What to produce
For this exercise, copy out each line of the material below that includes "lines".

Given data
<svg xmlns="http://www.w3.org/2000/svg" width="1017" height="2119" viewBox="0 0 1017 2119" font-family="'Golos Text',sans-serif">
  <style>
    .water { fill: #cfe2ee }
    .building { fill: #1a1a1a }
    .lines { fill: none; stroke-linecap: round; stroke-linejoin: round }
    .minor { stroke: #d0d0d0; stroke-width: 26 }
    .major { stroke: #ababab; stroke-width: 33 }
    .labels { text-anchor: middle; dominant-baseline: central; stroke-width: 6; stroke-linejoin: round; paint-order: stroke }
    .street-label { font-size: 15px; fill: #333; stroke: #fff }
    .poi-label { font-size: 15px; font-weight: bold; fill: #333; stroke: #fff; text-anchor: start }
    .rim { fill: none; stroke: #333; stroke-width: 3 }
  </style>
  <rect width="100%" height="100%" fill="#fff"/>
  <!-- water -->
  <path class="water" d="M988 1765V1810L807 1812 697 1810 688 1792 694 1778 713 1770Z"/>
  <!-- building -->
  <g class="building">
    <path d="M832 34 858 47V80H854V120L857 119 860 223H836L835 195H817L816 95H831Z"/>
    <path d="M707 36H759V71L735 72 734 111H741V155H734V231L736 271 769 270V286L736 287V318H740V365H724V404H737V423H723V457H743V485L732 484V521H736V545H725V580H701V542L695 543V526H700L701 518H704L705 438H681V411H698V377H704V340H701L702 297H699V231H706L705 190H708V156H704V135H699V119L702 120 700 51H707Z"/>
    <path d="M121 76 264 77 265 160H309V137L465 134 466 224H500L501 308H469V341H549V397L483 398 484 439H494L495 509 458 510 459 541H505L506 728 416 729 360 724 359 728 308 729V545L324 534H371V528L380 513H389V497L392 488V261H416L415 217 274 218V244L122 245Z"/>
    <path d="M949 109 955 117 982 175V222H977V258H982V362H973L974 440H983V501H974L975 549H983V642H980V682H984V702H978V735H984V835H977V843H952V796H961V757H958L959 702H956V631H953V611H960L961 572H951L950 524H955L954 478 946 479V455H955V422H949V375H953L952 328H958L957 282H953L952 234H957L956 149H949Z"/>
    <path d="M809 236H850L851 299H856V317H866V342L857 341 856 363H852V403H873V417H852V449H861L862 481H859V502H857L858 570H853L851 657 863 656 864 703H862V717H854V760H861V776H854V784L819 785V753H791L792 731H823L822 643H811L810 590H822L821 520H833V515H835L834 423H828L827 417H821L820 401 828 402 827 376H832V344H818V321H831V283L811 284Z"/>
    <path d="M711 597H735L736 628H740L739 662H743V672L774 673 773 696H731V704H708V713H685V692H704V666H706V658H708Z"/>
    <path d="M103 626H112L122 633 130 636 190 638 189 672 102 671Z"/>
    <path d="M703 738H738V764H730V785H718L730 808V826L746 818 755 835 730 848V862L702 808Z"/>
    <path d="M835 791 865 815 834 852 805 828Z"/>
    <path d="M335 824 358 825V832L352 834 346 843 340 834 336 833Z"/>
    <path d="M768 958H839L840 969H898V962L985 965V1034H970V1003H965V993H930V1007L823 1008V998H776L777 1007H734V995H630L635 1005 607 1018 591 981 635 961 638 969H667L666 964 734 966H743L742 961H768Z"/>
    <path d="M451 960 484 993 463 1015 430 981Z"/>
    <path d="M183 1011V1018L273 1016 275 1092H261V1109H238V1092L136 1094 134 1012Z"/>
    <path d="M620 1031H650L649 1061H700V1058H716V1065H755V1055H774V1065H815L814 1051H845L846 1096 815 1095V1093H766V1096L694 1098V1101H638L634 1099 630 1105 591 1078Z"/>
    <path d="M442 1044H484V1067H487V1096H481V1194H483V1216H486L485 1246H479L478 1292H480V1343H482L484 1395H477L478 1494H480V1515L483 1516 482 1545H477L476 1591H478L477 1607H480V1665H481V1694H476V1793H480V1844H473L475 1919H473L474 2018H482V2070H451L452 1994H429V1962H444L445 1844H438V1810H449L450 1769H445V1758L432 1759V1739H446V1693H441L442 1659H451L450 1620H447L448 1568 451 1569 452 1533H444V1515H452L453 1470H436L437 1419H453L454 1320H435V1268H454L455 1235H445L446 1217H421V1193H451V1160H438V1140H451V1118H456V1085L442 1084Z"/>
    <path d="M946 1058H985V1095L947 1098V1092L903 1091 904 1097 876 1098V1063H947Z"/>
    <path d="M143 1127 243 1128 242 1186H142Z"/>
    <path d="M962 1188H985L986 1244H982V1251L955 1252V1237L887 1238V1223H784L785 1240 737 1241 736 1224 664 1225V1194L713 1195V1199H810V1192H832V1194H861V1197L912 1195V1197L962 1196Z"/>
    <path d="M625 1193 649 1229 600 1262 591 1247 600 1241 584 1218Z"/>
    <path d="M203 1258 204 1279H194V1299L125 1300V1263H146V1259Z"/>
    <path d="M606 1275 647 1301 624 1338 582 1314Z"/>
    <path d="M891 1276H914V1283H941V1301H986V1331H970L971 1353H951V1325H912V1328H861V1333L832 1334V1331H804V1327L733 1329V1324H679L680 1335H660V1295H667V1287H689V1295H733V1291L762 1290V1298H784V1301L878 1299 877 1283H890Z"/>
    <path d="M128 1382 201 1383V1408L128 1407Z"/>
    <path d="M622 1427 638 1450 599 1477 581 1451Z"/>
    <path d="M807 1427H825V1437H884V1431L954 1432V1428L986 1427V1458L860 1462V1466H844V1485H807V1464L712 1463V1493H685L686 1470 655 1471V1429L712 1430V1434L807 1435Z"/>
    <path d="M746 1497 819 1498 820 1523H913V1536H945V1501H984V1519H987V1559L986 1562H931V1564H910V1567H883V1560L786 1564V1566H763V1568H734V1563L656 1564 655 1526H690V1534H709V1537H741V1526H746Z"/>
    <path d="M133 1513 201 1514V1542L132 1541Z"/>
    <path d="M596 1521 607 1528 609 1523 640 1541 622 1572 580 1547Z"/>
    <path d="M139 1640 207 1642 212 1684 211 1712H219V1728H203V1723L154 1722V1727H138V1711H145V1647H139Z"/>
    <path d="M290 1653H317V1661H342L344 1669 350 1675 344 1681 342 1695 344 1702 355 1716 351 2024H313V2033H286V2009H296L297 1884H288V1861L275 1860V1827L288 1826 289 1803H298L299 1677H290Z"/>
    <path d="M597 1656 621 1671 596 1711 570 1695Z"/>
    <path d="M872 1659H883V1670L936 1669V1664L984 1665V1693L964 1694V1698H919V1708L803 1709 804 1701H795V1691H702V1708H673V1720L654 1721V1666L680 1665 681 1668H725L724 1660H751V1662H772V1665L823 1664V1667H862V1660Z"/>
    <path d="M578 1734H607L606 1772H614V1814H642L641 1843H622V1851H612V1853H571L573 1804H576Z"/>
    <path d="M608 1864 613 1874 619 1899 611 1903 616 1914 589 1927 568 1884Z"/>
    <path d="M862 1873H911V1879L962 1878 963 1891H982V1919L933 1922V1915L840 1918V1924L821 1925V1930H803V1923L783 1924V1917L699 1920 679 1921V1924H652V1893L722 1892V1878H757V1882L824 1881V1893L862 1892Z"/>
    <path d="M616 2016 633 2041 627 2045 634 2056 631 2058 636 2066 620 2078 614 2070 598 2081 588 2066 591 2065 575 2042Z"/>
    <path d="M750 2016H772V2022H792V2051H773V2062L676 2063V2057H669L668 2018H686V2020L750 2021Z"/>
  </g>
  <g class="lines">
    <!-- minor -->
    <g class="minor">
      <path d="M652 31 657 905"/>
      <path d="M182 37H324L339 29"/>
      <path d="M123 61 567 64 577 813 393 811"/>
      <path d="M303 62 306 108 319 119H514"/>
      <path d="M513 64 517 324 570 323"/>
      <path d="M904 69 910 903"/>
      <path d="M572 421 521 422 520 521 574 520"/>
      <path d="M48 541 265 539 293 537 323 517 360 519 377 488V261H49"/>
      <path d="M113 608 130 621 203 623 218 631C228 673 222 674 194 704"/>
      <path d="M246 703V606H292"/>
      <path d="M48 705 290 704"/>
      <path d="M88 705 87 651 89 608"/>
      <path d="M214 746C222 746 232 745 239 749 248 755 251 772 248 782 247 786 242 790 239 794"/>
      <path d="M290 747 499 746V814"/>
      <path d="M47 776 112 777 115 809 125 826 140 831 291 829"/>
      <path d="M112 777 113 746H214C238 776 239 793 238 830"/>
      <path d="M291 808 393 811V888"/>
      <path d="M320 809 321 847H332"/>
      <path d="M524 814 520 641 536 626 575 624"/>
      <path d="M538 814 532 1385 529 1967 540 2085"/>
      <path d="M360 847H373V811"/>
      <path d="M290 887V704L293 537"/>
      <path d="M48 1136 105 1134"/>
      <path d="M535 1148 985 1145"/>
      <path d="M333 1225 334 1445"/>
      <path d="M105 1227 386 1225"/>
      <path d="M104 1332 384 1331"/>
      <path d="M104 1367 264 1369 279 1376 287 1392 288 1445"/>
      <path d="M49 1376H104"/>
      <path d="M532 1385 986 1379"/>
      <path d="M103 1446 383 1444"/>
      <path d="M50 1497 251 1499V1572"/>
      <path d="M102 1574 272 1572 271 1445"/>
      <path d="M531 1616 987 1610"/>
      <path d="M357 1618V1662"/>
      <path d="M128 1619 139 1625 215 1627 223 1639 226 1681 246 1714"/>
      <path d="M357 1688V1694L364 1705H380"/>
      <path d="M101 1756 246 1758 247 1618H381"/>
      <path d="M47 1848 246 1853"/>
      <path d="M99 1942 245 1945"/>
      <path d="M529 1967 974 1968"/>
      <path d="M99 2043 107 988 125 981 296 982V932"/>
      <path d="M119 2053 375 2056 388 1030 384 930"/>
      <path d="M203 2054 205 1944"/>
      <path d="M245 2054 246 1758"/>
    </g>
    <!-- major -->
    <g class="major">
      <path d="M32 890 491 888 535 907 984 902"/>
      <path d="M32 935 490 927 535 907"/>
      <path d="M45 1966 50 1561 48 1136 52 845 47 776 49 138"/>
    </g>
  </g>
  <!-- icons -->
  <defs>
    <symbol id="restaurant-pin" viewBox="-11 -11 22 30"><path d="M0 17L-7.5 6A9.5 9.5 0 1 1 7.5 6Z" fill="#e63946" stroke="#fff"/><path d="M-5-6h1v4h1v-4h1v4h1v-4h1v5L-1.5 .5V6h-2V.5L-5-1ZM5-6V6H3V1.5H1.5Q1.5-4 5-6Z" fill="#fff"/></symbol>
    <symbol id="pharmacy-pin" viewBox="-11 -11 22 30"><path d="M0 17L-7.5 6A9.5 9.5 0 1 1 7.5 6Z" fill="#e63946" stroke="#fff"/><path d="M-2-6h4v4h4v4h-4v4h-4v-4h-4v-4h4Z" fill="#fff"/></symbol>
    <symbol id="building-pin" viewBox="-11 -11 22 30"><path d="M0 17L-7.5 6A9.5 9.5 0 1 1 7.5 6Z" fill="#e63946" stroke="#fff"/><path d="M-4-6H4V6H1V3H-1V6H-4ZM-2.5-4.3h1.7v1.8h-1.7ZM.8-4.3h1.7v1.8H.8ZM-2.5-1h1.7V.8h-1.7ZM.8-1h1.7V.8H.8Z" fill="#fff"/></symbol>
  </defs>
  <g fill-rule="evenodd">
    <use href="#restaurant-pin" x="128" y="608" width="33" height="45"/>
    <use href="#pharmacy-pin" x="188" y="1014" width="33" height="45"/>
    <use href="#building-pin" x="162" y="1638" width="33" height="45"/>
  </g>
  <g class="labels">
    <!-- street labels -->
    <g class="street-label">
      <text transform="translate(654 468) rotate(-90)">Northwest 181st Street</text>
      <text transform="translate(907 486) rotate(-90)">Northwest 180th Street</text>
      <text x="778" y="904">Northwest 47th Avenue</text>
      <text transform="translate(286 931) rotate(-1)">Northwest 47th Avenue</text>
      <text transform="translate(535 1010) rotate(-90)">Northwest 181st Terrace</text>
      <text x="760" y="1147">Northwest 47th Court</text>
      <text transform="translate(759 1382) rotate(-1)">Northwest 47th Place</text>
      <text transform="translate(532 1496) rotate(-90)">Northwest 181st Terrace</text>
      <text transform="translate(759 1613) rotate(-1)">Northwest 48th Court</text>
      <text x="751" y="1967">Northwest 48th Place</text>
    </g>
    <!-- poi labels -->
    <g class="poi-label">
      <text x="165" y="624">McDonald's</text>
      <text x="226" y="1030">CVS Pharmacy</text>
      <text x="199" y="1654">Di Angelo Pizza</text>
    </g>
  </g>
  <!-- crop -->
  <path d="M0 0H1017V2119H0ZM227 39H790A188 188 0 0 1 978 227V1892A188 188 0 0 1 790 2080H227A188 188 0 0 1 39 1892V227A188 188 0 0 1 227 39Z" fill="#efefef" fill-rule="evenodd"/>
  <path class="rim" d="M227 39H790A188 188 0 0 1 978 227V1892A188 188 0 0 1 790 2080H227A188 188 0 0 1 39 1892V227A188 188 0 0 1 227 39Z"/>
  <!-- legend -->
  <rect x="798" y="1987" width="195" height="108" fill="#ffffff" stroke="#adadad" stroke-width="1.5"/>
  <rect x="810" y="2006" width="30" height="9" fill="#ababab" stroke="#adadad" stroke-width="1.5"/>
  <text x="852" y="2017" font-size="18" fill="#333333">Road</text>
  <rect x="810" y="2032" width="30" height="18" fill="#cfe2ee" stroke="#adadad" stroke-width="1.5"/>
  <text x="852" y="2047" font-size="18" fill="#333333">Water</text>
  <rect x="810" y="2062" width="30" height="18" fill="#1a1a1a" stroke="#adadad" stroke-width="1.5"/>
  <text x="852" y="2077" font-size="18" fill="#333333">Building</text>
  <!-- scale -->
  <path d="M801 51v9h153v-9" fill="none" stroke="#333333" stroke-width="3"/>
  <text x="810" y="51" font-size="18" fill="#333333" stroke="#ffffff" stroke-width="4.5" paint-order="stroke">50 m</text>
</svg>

Completed exercise
    .lines { fill: none; stroke-linecap: round; stroke-linejoin: round }
  <g class="lines">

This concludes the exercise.